---------- Supplied text
We're happy to announce go-ipfs 0.8.0! This release is focused on making it easier to work with pins. We have some snazzy new features around being able to ask remote services to pin data for you, and modifying large pin sets is much faster than ever before.

🔦 Highlights

🧷 Remote pinning services

There is now support for asking remote services to pin data for you.

This comes with a redesign of how we're thinking about pinning and includes some commonly requested features such as:

  • Pins can have names (and coming soon metadata)
  • Data can be pinned in either the foreground or background
  • Pins can be searched by name, CID, or status

Command-line users benefit from ipfs pin remote commands, which simplify remote pinning operations. The built-in pinning service API client executes all the necessary remote calls under the hood. HTTP API users have access to new commands under /api/v0/pin/remote.

As long a service supports the vendor-agnostic IPFS Pinning Service API, it can be used directly in go-ipfs.

Examples include:

ipfs pin remote service add mysrv https://my-service.example.com/api-endpoint myAccessToken
ipfs pin remote service ls --stat # confirm service mysrv is available

ipfs pin remote add /ipfs/bafymydata --service=mysrv --name=myfile  # will block until status is pinned
ipfs pin remote ls --service=mysrv --name=myfile
ipfs pin remote rm --serivce=mysrv --name=myfile

ipfs pin remote add /ipfs/bafymydata2 --service=mysrv --name=myfile2 --background  # queue pin request and finish instantly
ipfs pin remote ls --service=mysrv --cid=bafymydata2 --status=queued,pinning,pinned,failed
ipfs pin remote rm --serivce=mysrv --cid=bafymydata2 --status=queued,pinning,pinned,failed

More examples can be found under ipfs pin remote --help

A few notes:

  • Remote pinning services work with recursive pins. This means commands like ipfs pin remote ls will not list indirectly pinned CIDs.
--------------------
---------- Extracted entries
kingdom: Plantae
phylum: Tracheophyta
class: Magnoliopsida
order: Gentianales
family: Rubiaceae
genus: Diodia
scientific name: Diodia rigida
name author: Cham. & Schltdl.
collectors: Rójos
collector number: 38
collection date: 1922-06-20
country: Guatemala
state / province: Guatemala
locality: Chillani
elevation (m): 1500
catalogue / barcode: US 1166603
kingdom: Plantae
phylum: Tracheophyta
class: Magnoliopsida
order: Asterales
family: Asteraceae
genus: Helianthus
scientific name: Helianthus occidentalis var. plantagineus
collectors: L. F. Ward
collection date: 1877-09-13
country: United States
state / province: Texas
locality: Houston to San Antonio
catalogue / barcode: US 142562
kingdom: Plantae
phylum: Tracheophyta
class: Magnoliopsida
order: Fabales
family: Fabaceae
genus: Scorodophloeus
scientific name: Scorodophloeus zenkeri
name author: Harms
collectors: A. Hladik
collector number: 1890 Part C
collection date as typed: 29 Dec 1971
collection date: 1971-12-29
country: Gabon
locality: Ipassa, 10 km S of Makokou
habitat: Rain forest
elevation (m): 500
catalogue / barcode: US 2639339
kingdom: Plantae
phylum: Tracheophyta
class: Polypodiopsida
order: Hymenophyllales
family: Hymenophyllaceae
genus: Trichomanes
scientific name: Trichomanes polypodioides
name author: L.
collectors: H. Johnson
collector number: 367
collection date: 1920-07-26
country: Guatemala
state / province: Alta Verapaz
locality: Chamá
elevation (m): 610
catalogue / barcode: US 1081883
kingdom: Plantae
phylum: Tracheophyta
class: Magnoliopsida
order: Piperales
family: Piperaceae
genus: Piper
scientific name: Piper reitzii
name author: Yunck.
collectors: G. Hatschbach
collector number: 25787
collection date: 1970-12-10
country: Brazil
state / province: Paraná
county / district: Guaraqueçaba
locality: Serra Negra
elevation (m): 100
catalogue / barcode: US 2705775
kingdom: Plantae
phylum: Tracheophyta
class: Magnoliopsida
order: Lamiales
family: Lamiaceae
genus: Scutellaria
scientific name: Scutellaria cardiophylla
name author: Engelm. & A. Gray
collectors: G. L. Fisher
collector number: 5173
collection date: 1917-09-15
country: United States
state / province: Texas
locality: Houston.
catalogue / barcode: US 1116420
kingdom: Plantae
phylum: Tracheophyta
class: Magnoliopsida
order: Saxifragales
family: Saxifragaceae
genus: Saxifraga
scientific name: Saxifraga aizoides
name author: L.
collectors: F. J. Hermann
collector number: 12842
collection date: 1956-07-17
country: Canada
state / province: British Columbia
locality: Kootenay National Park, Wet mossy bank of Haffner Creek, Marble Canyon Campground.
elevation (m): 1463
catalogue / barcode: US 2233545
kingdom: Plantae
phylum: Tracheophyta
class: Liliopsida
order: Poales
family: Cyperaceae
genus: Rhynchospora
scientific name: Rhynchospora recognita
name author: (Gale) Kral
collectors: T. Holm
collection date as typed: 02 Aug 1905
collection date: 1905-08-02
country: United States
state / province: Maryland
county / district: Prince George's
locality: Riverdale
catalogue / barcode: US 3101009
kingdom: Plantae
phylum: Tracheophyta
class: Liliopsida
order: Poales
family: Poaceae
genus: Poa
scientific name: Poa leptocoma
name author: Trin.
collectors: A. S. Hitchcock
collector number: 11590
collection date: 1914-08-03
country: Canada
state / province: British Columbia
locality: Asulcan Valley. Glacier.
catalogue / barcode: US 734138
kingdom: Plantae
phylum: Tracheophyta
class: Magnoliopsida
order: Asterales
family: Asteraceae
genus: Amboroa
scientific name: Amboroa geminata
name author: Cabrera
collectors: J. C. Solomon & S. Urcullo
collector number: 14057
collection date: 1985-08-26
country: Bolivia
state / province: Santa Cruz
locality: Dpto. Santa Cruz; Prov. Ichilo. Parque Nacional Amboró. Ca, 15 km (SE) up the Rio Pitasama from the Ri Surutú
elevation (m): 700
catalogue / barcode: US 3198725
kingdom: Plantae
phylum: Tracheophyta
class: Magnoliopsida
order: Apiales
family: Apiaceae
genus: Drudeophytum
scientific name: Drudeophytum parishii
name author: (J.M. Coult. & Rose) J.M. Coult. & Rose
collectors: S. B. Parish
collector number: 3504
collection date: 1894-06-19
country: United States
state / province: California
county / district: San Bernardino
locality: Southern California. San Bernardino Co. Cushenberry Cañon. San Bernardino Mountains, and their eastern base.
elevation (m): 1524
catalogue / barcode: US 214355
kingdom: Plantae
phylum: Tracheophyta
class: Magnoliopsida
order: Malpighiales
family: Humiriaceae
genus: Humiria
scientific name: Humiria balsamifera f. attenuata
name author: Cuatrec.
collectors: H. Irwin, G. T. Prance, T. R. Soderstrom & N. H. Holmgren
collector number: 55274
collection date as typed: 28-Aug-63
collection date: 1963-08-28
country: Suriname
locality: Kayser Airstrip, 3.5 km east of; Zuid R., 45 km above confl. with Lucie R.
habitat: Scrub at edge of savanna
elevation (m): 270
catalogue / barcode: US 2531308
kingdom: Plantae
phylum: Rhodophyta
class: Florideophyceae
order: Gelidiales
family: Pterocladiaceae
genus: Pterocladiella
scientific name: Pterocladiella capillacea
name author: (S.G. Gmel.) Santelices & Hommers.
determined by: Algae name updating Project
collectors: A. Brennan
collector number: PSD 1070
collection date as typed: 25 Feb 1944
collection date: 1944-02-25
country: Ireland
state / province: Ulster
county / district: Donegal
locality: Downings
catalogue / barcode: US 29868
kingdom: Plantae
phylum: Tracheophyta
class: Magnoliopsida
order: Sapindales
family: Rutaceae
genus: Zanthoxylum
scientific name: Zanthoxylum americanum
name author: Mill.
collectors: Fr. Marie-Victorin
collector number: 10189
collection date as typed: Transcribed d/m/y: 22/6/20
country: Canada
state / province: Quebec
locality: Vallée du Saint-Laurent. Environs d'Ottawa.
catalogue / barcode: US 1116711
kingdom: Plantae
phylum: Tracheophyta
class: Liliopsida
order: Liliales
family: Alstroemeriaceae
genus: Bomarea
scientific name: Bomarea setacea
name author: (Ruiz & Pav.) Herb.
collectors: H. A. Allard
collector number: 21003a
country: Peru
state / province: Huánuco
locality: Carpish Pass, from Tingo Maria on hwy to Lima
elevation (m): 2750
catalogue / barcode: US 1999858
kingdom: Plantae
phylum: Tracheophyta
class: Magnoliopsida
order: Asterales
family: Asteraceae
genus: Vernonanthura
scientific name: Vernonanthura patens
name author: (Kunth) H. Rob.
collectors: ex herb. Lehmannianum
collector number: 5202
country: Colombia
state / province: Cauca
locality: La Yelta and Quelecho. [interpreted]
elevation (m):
--------------------
● **Goal of the exercise**
Pick up the go-ipfs 0.8.0 release notes after their last sentence and keep writing. The lines shown above are separate material and are not part of the go-ipfs release notes.

● **Answer area**
  • By default, only finished, successful pins are listed. To list or remove pending/failed pins, pass explicit status: --status=queued,pinning,pinned,failed
  • While pinning service data is stored in the configuration file it cannot be edited directly via the ipfs config commands due to the sensitive nature of pinning service API keys. The ipfs pin remote service commands can be used for interacting with remote service settings.
  • An OpenAPI ipfs-pinning-service.yaml makes it easy to create or generate a compatible client/server. Anyone can implement it and allow for pin management.

🏠 Remote MFS pinning policy

Every service added via ipfs pin remote service add can be tasked to update a pin every time MFS root changes:

$ ipfs config --json Pinning.RemoteServices.mysrv.Policies.MFS.Enable

To avoid flooding remote service with many updates, go-ipfs will send them at most once every five minutes.

Details about customizing behavior of this feature can be found in configuration docs.

📌 Faster local pinning and unpinning

The pinning subsystem has been redesigned to be much faster and more flexible in how it tracks pins. For users who are working with many pins this will lead to a big speed increase in listing and modifying the set of pinned items as well as decreased memory usage.

Part of the redesign was setup to account for being able to interact with local pins the same way we can now interact with remote pins (e.g. names, being allowed to pin the same CID multiple times, etc.). Keep posted for more improvements to pinning.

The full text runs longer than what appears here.